Menurut Degei, dalam temuan dugaan gratifikasi itu, belum ada oknum-oknum pejabat yang dijerat hukum, sehingga harus diinvestigasi.
Degei juga mendesak DPR Papua Tengah, MRPT dan pejabat Pemerintah Provinsi Papua Tengah yang baru dilantik, segera berkoordinasi satu sama lain, dan menindaklanjuti 44 poin aspirasi dan rekomendasi, tentang perlindungan hak-hak orang asli Papua atau OAP dan masyarakat adat. Aspirasi itu diserahkan FPMAPT pada 8 Januari 2025.
“Pemerintah Provinsi Papua Tengah wajib menghormati keberadaan masyarakat adat. Masyarakat adat adalah pemilik tetap hak ulayat, yang sekaligus memiliki hak atas penguasaan SDA, di tempat di mana masyarakat adat berada,” ujarnya.
Oleh karena itu, lanjut Degei, setiap persoalan atau izin pertambangan yang akan berdampak kepada masyarakat adat, harus diputuskan melalui musyawarah adat, bukan atas dasar izin pemerintah dengan dalih wilayah administrasi.
Selanjutnya, kata dia, Pemerintah Provinsi Papua segera membentuk tim investigasi demi menyelamatkan SDA dan tanah adat.
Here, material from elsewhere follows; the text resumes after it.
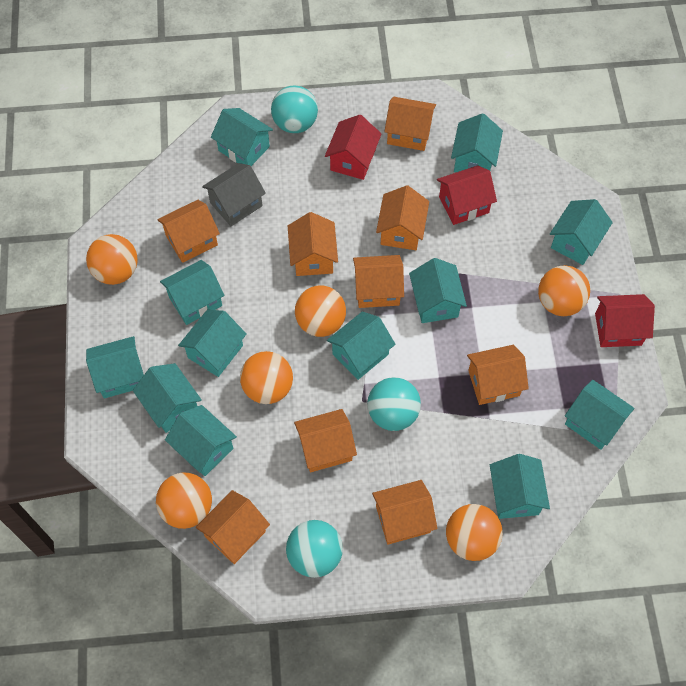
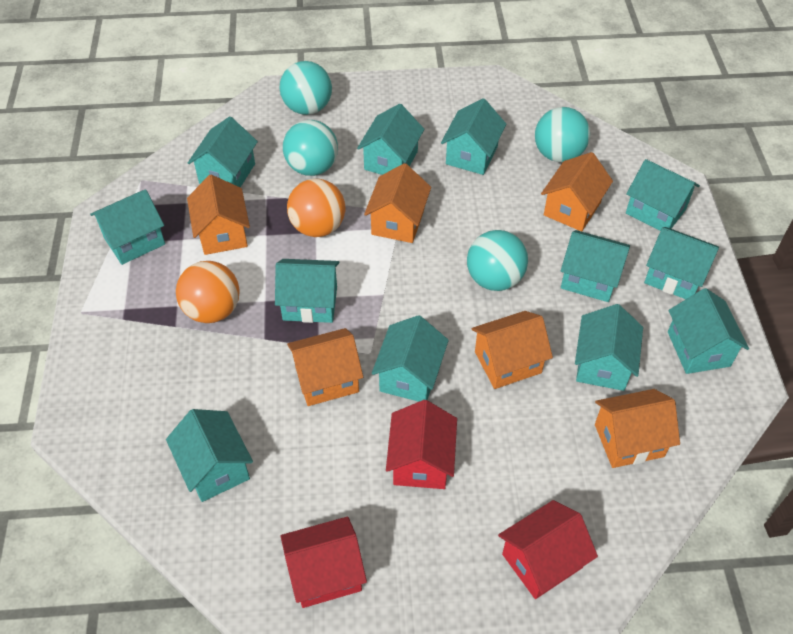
grey house: 1 -> 0
orange ball: 6 -> 2
orange house: 9 -> 6
turquoise ball: 3 -> 4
Pemerintah Provinsi Papua juga harus berkoordinasi dengan Menteri ESDM, dan segera mencabut 53 izin tambang, yang masuk sebagai daftar kasus gratifikasi.
“Karena sudah terbukti ada pelanggaran gratifikasi,” katanya.
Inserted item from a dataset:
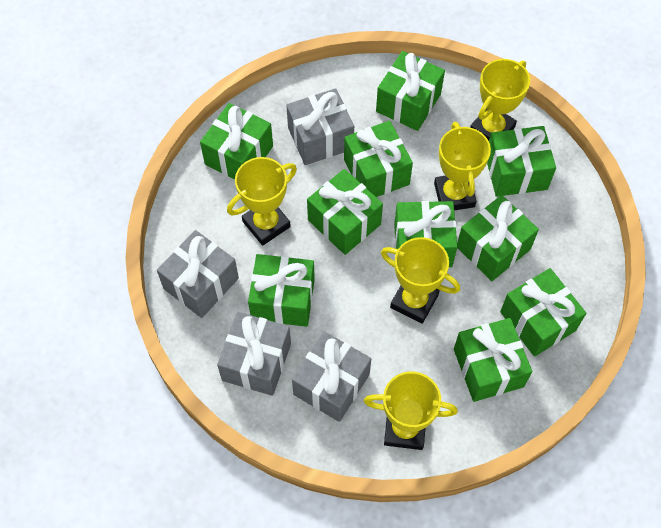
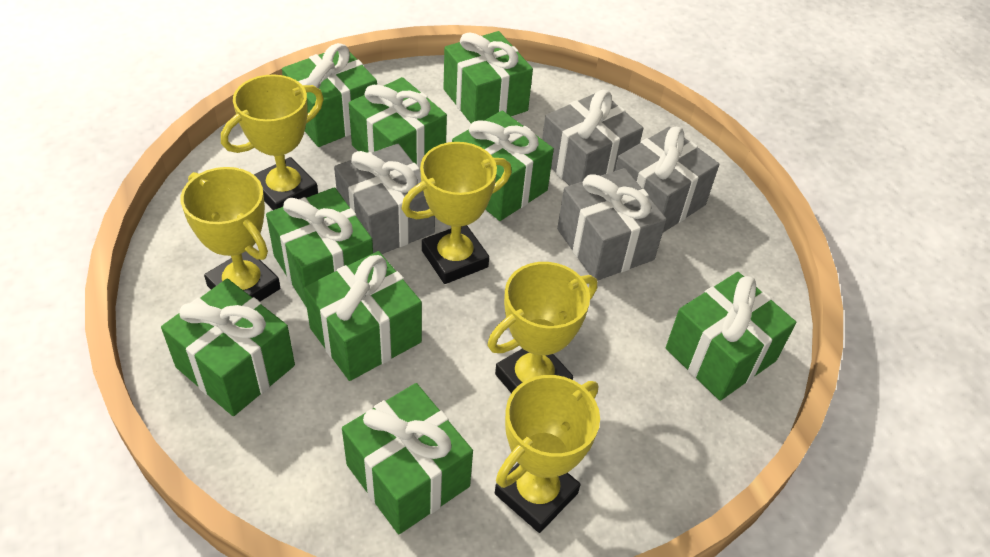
green gift: 10 -> 9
Degei berpandangan bahwa perlindungan hak masyarakat adat secara internasional, telah dijamin melalui Deklarasi Internasional Tentang Hak Asasi Masyarakat Adat Internasional pada tahun 2009.
“Selanjutnya hak masyarakat adat juga dilindungi dalam Undang-Undang Dasar 1945, Kemudian di dalam Undang-Undang Nomor 39 Tahun 1999 tentang Hak Asasi Manusia, secara khusus bagi hak masyarakat adat Papua, dilindungi dalam UU Nomor 21 Tahun 2001 Atas perubahan UU tentang Otonomi Khusus Papua Nomor 2 Tahun 2021,” ujarnya.
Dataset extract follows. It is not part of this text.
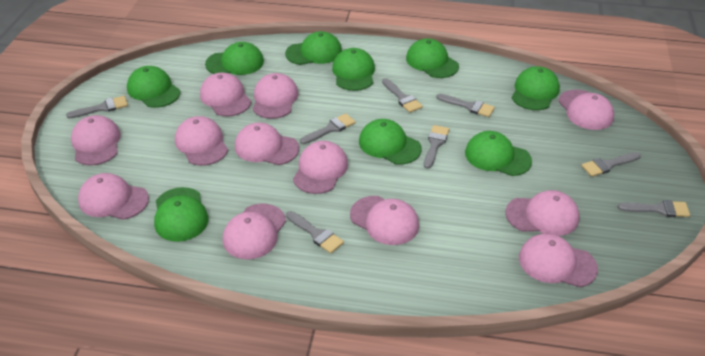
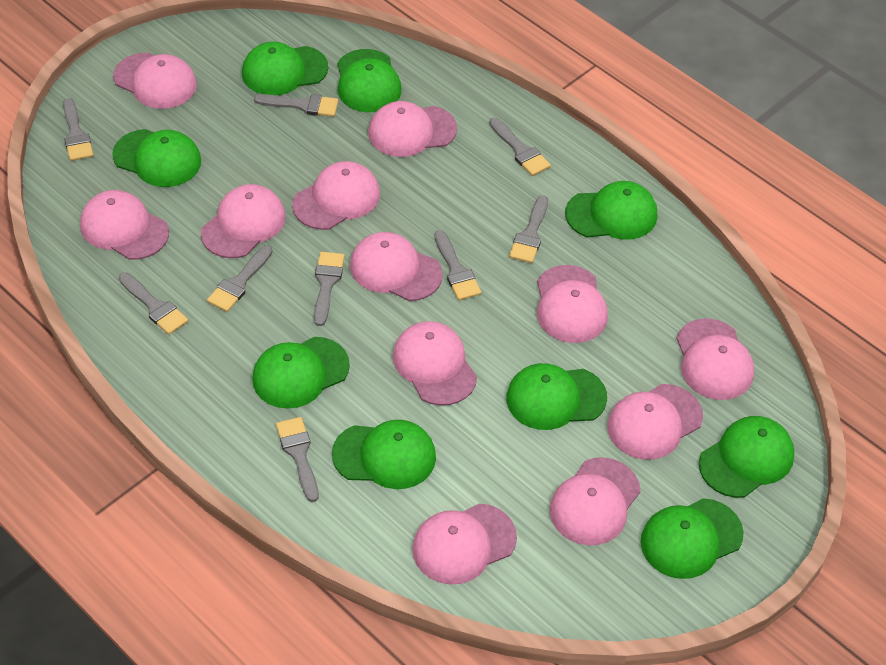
grey brush: 8 -> 9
Degei mengharapkan agar 44 poin yang sudah diserahkan kepada DPR PT bisa diakomodir ke dalam Perda Provinsi Papua Tengah, terutama masalah hak ekonomi dan sosial budaya atau ekosob masyarakat di Papua. (*)

Untuk melihat lebih banyak content JUBI TV, click here!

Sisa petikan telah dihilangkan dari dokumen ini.